### Task goal
The records appear below. Set down exactly each line from the one that contains "Claviers & Pianos" through the last, both included.

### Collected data
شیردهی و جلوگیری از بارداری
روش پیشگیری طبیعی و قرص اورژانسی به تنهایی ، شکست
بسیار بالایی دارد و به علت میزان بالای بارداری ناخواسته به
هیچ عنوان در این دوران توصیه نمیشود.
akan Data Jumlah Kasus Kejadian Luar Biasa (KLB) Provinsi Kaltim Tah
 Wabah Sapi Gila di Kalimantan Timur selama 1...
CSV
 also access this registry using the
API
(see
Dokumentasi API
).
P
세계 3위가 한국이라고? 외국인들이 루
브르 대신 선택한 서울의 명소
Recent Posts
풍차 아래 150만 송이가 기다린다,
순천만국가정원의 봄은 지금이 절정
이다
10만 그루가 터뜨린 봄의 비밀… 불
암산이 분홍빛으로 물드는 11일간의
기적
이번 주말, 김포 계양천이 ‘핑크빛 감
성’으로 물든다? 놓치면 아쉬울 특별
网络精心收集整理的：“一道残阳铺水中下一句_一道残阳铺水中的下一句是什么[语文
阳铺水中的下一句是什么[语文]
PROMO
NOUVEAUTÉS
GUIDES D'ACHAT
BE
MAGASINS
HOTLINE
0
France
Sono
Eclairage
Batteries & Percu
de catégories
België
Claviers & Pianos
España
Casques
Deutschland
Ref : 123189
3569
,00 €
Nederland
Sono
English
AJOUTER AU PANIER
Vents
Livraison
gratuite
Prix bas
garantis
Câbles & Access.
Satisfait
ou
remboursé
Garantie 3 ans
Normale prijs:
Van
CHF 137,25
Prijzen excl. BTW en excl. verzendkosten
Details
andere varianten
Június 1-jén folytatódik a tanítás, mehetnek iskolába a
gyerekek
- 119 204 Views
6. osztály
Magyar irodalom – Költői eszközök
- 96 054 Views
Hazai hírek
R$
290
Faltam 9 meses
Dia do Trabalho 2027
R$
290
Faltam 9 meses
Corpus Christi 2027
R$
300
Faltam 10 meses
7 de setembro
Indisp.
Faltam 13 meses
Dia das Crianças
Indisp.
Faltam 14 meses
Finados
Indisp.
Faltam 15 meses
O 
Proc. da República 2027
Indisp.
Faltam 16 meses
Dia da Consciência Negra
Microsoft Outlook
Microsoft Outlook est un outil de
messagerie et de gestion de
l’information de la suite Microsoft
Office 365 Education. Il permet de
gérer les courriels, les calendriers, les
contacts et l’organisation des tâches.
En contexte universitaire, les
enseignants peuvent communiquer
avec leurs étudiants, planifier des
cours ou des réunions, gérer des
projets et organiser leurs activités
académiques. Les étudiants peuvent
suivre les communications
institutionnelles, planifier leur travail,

### Output for this exercise
Claviers & Pianos
España
Casques
Deutschland
Ref : 123189
3569
,00 €
Nederland
Sono
English
AJOUTER AU PANIER
Vents
Livraison
gratuite
Prix bas
garantis
Câbles & Access.
Satisfait
ou
remboursé
Garantie 3 ans
Normale prijs:
Van
CHF 137,25
Prijzen excl. BTW en excl. verzendkosten
Details
andere varianten
Június 1-jén folytatódik a tanítás, mehetnek iskolába a
gyerekek
- 119 204 Views
6. osztály
Magyar irodalom – Költői eszközök
- 96 054 Views
Hazai hírek
R$
290
Faltam 9 meses
Dia do Trabalho 2027
R$
290
Faltam 9 meses
Corpus Christi 2027
R$
300
Faltam 10 meses
7 de setembro
Indisp.
Faltam 13 meses
Dia das Crianças
Indisp.
Faltam 14 meses
Finados
Indisp.
Faltam 15 meses
O 
Proc. da República 2027
Indisp.
Faltam 16 meses
Dia da Consciência Negra
Microsoft Outlook
Microsoft Outlook est un outil de
messagerie et de gestion de
l’information de la suite Microsoft
Office 365 Education. Il permet de
gérer les courriels, les calendriers, les
contacts et l’organisation des tâches.
En contexte universitaire, les
enseignants peuvent communiquer
avec leurs étudiants, planifier des
cours ou des réunions, gérer des
projets et organiser leurs activités
académiques. Les étudiants peuvent
suivre les communications
institutionnelles, planifier leur travail,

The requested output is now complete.